Genug ist halt dann genug. Armin Grasberger über die kurze Episode „Pospech“ beim SV Oberndorf.

Von Armin Grasberger. Erstellt am 15. Mai 2018 (05:00)

Lang hat sie nicht gedauert, die Zeit von Zbynek Pospech beim SV Oberndorf. Nach nur acht Spielen haben sich die Melktaler wieder vom Tschechischen Offensivmann getrennt. Seine Ausbeute: Ein Treffer. Mager. Sehr mager.

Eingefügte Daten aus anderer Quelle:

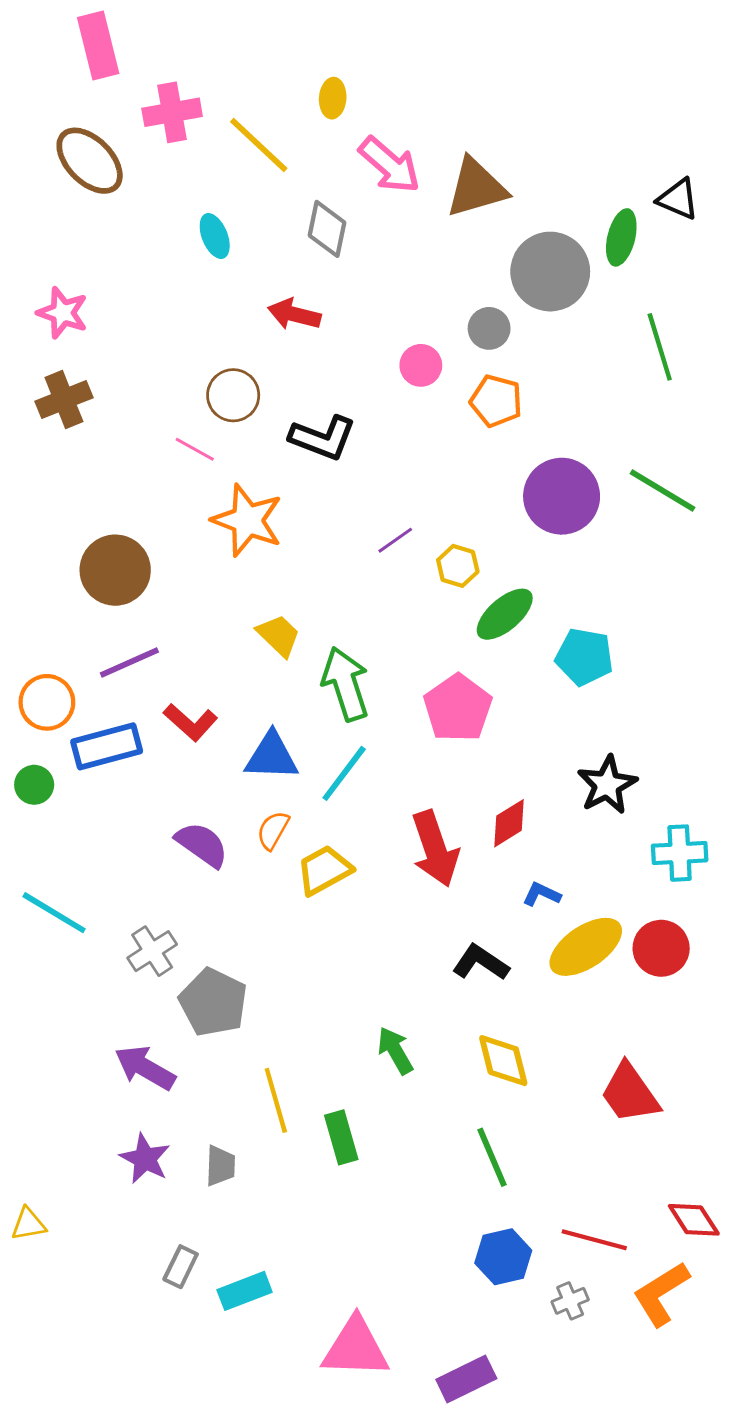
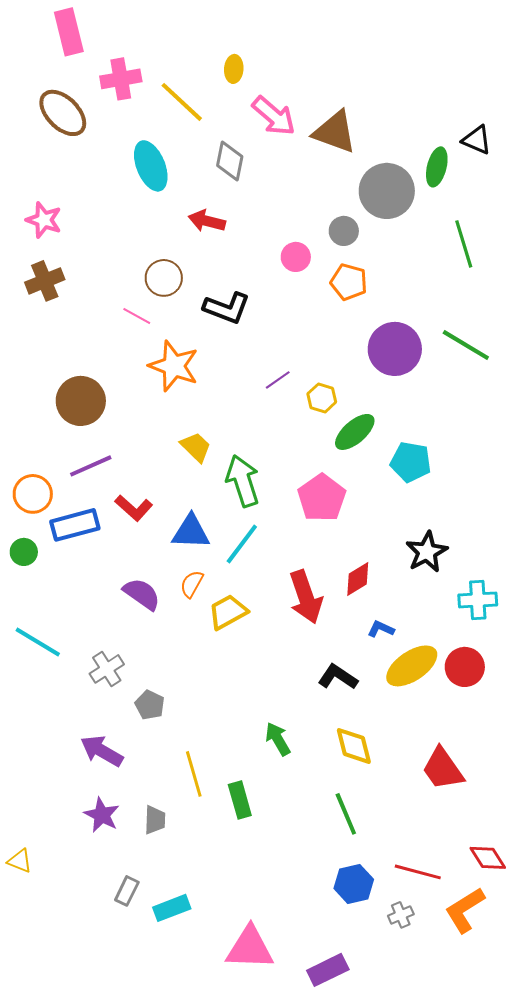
brown triangle: (476, 188) -> (335, 132), turned 36
cyan ellipse: (215, 236) -> (151, 166), size x1.6
gray pentagon: (213, 1002) -> (150, 705), size x0.6
yellow triangle: (28, 1224) -> (20, 861), turned 32

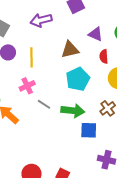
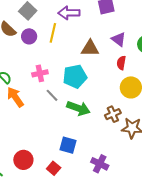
yellow line: (32, 57) -> (53, 33), moved
cyan pentagon: (78, 79) -> (75, 76), moved
blue square: (89, 130) -> (68, 145), moved

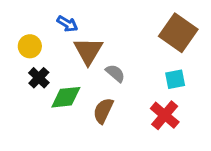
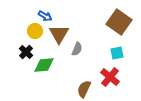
yellow circle: (30, 46) -> (35, 31), moved
gray semicircle: (115, 73) -> (77, 49), turned 72
brown semicircle: (103, 111) -> (84, 89), moved

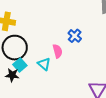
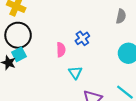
cyan triangle: (44, 64) -> (75, 73), moved

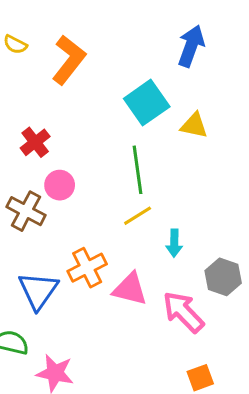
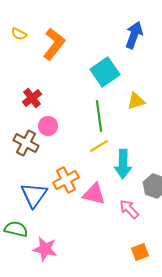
yellow triangle: (194, 125) -> (136, 101), moved, turned -30
cyan arrow: (174, 243) -> (123, 164), size x1.6
pink arrow: (183, 312) -> (129, 209), size x0.7

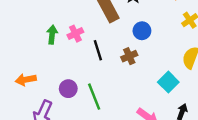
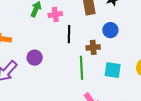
cyan square: (168, 82) -> (113, 70), moved, turned 36
green line: (94, 97) -> (82, 68), moved

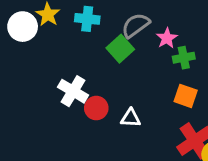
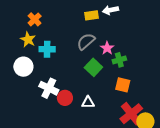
cyan cross: (87, 19) -> (47, 49), moved
white circle: (23, 27) -> (23, 67), moved
green square: (120, 49) -> (93, 67), moved

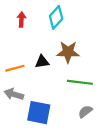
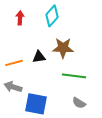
gray semicircle: (85, 112) -> (79, 103), turned -112

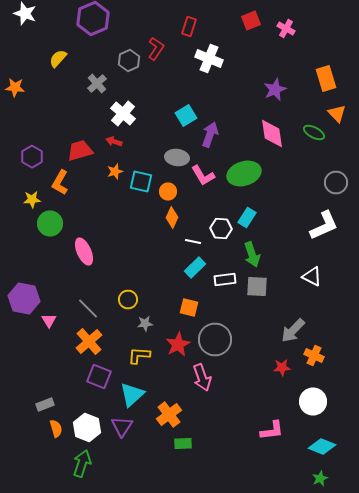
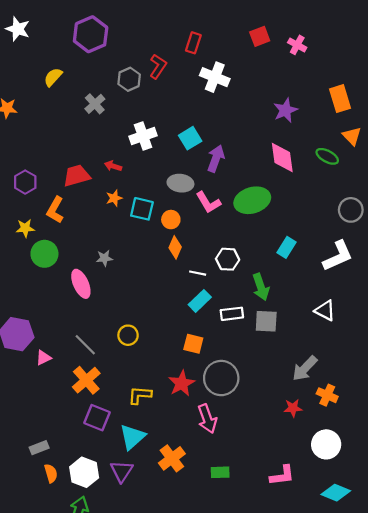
white cross: (123, 114) -> (143, 136), moved, turned 30
cyan rectangle: (247, 218) -> (287, 247), moved
pink triangle: (49, 320) -> (43, 358), turned 35
gray star: (145, 324) -> (104, 258), moved
green rectangle: (183, 444) -> (220, 472), moved

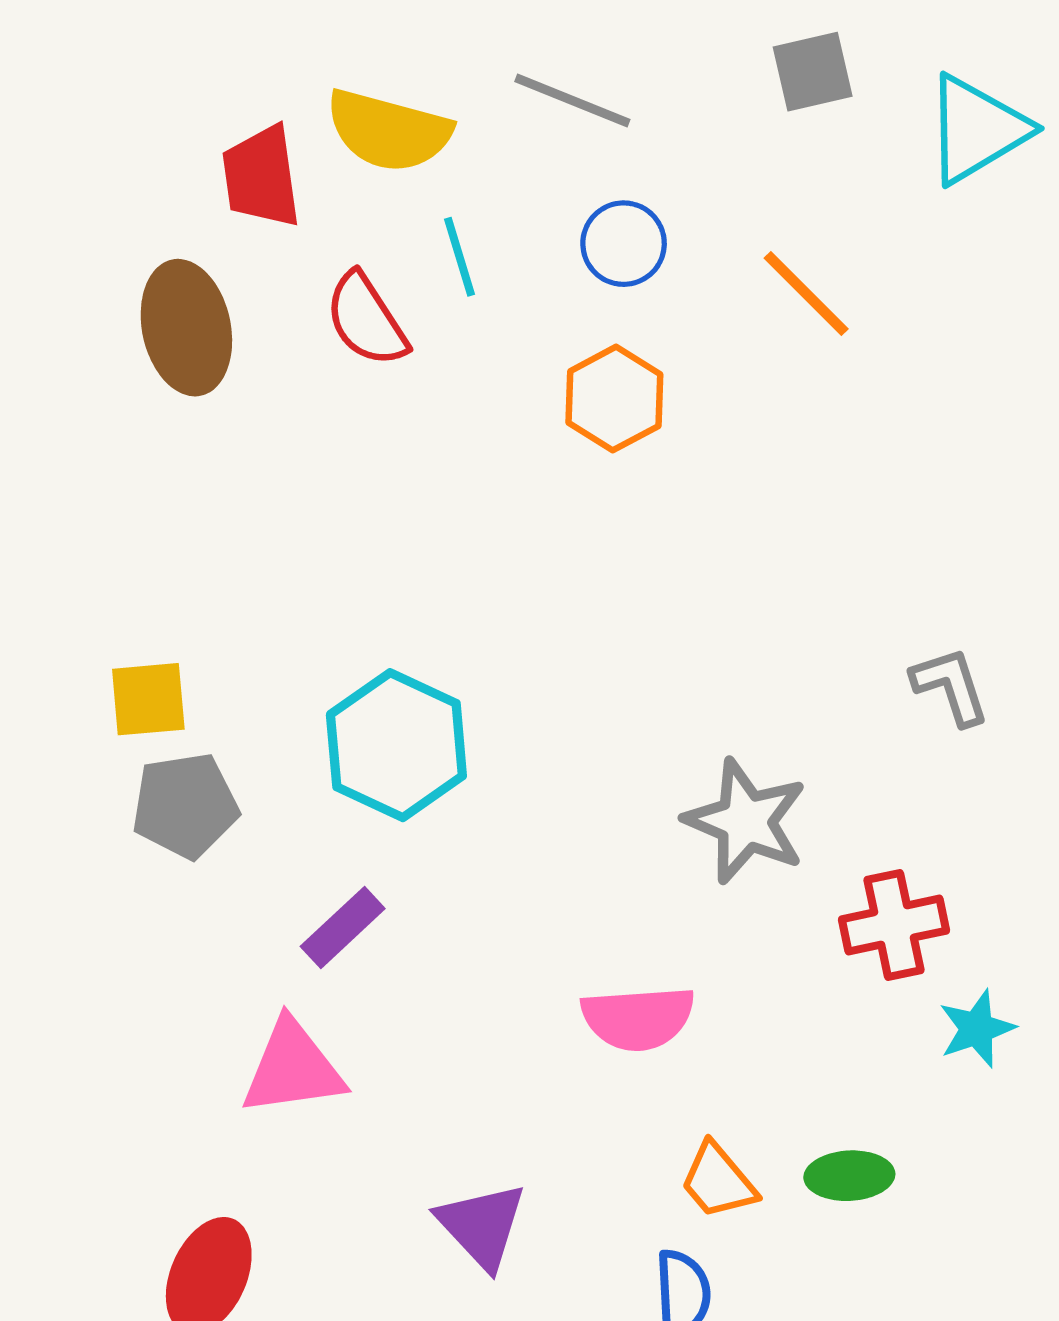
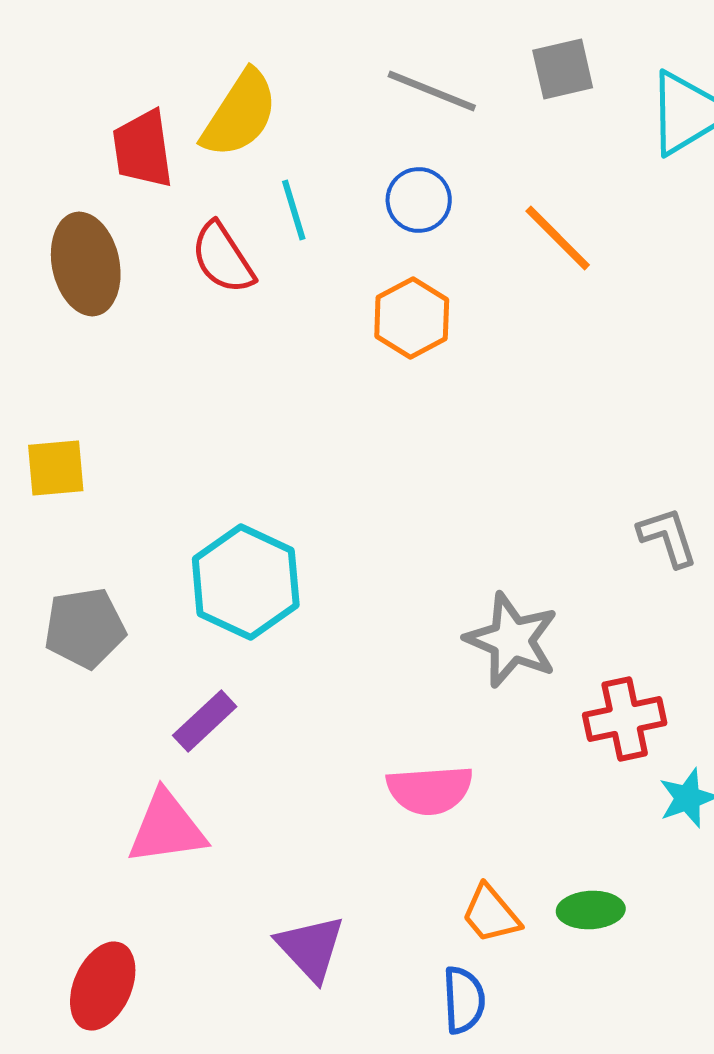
gray line: (572, 101) -> (432, 91), moved
yellow semicircle: (389, 131) -> (240, 114), turned -72
yellow square: (148, 699) -> (56, 468), moved

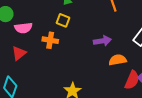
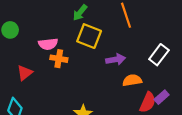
yellow square: (63, 20) -> (89, 36), moved, size x1.6
pink semicircle: (23, 28) -> (48, 44), moved

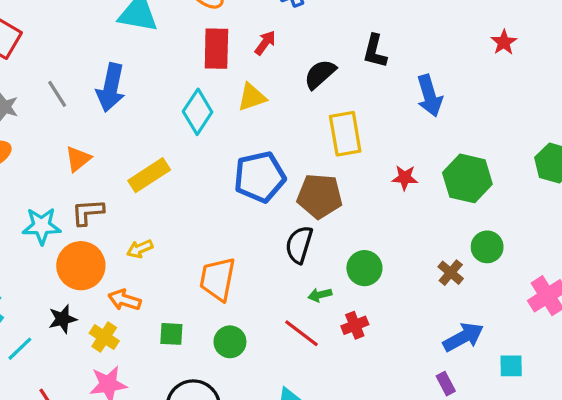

Während der Wintervorbereitungszeit hatte sich der eine oder andere Beobachter hinter vorgehaltener Hand schon gefragt: „Was wollen die denn mit dem?“ Pospech entsprach nun nicht gerade der Vorstellung eines austrainierten Musterathleten. Und das muss ja auch nicht immer sein. Schlitzohrigkeit, Erfahrung und Talent machen oftmals fehlende Fitness wett. Thomas Kern, Trainer des SV Oberndorf, erklärte, warum die Wahl damals auf Pospech fiel. „Wir haben gewusst, dass er nicht für viel Laufarbeit geschaffen ist“, führte der Coach im Interview aus. „Aber eben auch so einen Typen für unsere Spielanlage gesucht.“

Die Melktaler hatten sich bei der Verpflichtung des Ex-Internationalen selbstverständlich etwas gedacht. Der Plan war da. Er ist eben nicht aufgegangen. Und genug ist halt dann irgendwann einfach genug. Man muss sich auch eingestehen können, wenn man eine falsche Entscheidung getroffen hat. Das hat Oberndorf gemacht und die Reißleine gezogen. Ob noch rechtzeitig, wird sich zeigen.